Private processing companies
Private companies are much bigger than household processors in terms of scale, capacity, equipment, and labor use. They process both green and orthodox black tea, using raw materials purchased from leaf traders and household producers. These processors manufacture about 400 tons of dry tea per year on average (in Moc Chau, Son La). Some companies process dry tea to sell to others for export, while others are directly linked to export companies to reduce intermediate costs. Generally, small enterprises prefer to register as companies rather than households due to several benefits. First, such enterprises are typically involved in other activities besides tea, and formal registration as a company makes it easier to conduct business. Second, it enables them to avoid local government intervention.
There are two main types of tea traders in Vietnam: tealeaf assemblers and dry tea traders.
Tealeaf assemblers collect fresh tea from individual households in the region using bicycles and motorbikes. They purchase tealeaf from household growers and sell it to processors in the commune or to tealeaf traders. It is crucial to mobilize the tealeaf for processing immediately, as it begins to deteriorate after 4-6 hours.
Dry Tea Traders
Dry tea traders purchase dry tea from processors, package and label the products, and sell them to wholesalers, retailers, or companies for export. They typically use cars or trucks to transport products and have more marketing experience. With a larger scale of operations, their trading networks are wide. They sell dry tea to other districts and deliver to other provinces for wholesalers, retailers, or companies.
However, tealeaf assemblers are becoming rare. Tea processors now directly contact farmers (tea producers) in the region and purchase tealeaf to reduce intermediate costs.
Domestic wholesale and retailers
In the tea value chain, wholesalers purchase dry tea that has been packaged and labeled from tea traders, and then distribute it to retailers. There are four main paths for tea retail in cities: small tea houses, tea bars, traditional tea retailers, and supermarkets. However, the increase in the number of tea bars in large cities has led to a decrease in the number of traditional tea retailers and small tea houses. In recent years, many consumers have turned to supermarkets or large agents for tea purchases due to the perceived safety and diversity of products. This trend is gradually replacing purchases from traditional retailers, as supermarkets offer transparent pricing and convenience for consumers. In supermarkets, the price of tea is set by the company, and supermarkets pay the tea companies after making sales.
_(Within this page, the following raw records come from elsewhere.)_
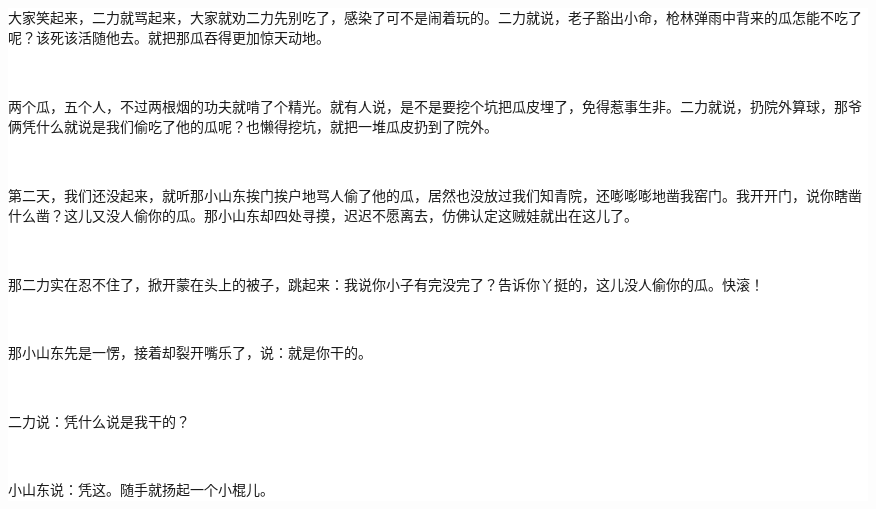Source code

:  <p class="p2">
  <span class="s1">
   大家笑起来，二力就骂起来，大家就劝二力先别吃了，感染了可不是闹着玩的。二力就说，老子豁出小命，枪林弹雨中背来的瓜怎能不吃了呢？该死该活随他去。就把那瓜吞得更加惊天动地。
  </span>
 </p>
 <p class="p1">
  <span class="s1">
  </span>
  <br/>
 </p>
 <p class="p2">
  <span class="s1">
   两个瓜，五个人，不过两根烟的功夫就啃了个精光。就有人说，是不是要挖个坑把瓜皮埋了，免得惹事生非。二力就说，扔院外算球，那爷俩凭什么就说是我们偷吃了他的瓜呢？也懒得挖坑，就把一堆瓜皮扔到了院外。
  </span>
 </p>
 <p class="p1">
  <span class="s1">
  </span>
  <br/>
 </p>
 <p class="p2">
  <span class="s1">
   第二天，我们还没起来，就听那小山东挨门挨户地骂人偷了他的瓜，居然也没放过我们知青院，还嘭嘭嘭地凿我窑门。我开开门，说你瞎凿什么凿？这儿又没人偷你的瓜。那小山东却四处寻摸，迟迟不愿离去，仿佛认定这贼娃就出在这儿了。
  </span>
 </p>
 <p class="p1">
  <span class="s1">
  </span>
  <br/>
 </p>
 <p class="p2">
  <span class="s1">
   那二力实在忍不住了，掀开蒙在头上的被子，跳起来：我说你小子有完没完了？告诉你丫挺的，这儿没人偷你的瓜。快滚！
  </span>
 </p>
 <p class="p1">
  <span class="s1">
  </span>
  <br/>
 </p>
 <p class="p2">
  <span class="s1">
   那小山东先是一愣，接着却裂开嘴乐了，说：就是你干的。
  </span>
 </p>
 <p class="p1">
  <span class="s1">
  </span>
  <br/>
 </p>
 <p class="p2">
  <span class="s1">
   二力说：凭什么说是我干的？
  </span>
 </p>
 <p class="p1">
  <span class="s1">
  </span>
  <br/>
 </p>
 <p class="p2">
  <span class="s1">
   小山东说：凭这。随手就扬起一个小棍儿。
Tea is a major export commodity for Vietnam, with around 80% of the country’s tea output being exported. In 2006, approximately 180 companies in Vietnam were involved in exporting tea. The number of tea exporters in Vietnam is higher compared to rice or coffee exporters. There are three channels for exporting tea: state-owned enterprises, joint-venture and foreign companies, and private companies (including limited and joint-stock companies). In recent years, the role of the state in tea export has decreased, with the private sector gaining more importance. By 2007, 12 out of the 19 largest exporters of tea in Vietnam were private companies.